Le divise per il personale dei musei? Da Decathlon

Dove si comprano le divise per il personale dei musei del ministero della Cultura guidato da Gennaro Sangiuliano? Non certo dai sarti italiani, per ovvi motivi di risparmio. E infatti basta andare a guardare le determine dei direttori dei singoli musei per controllare quanto sono attente le spese: «Si intende integralmente di affidare, in favore della Decathlon di Bufalotta di Roma la fornitura delle divise per il personale in servizio presso i siti afferenti l’Istituto Villa Adriana Villa d’Este». Lì si trovano, in genere, tute fabbricate in Vietnam, o in Corea. Comunque i prezzi sono modici. Ma non si tratta di made in Italy, quello che piace tanto al ministro Adolfo Urso.

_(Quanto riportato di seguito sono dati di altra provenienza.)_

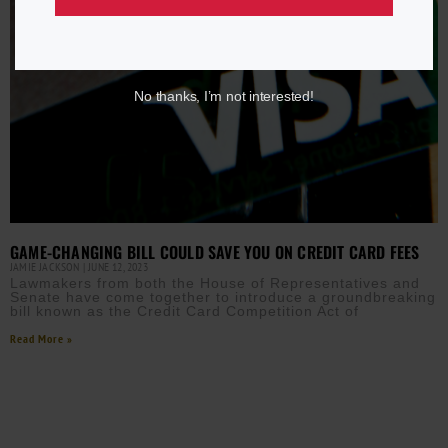
No thanks, I’m not interested!
GAME-CHANGING BILL COULD SAVE YOU ON CREDIT CARD FEES
JAMIE JACKSON
JUNE 12, 2023
Lawmakers from both the House of Representatives and
Senate have come together to introduce a groundbreaking
bill known as the Credit Card Competition Act of
Read More »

Dove ti giri, c’è sempre Mastella

«Abbiamo fortemente apprezzato le nuove regole stabilite dall’Agcom che obbligheranno gli influencer a rispettare le norme previste dal Testo unico dei servizi media audiovisivi. Tali linee guida sono un primo importante passo per mettere a punto quel codice di condotta che, tenendo anche conto delle indicazioni che emergeranno dal tavolo tecnico, potrà garantire sempre più trasparenza alle attività di tali soggetti», ha affermato Sandra Cioffi, presidente del Consiglio Nazionale Utenti. All’Authority la chiamano “la voce di Clemente Mastella”, perché Cioffi ha militato nell’Udeur. «C’è sempre Mastella, da qualche parte», affermano sorridendo.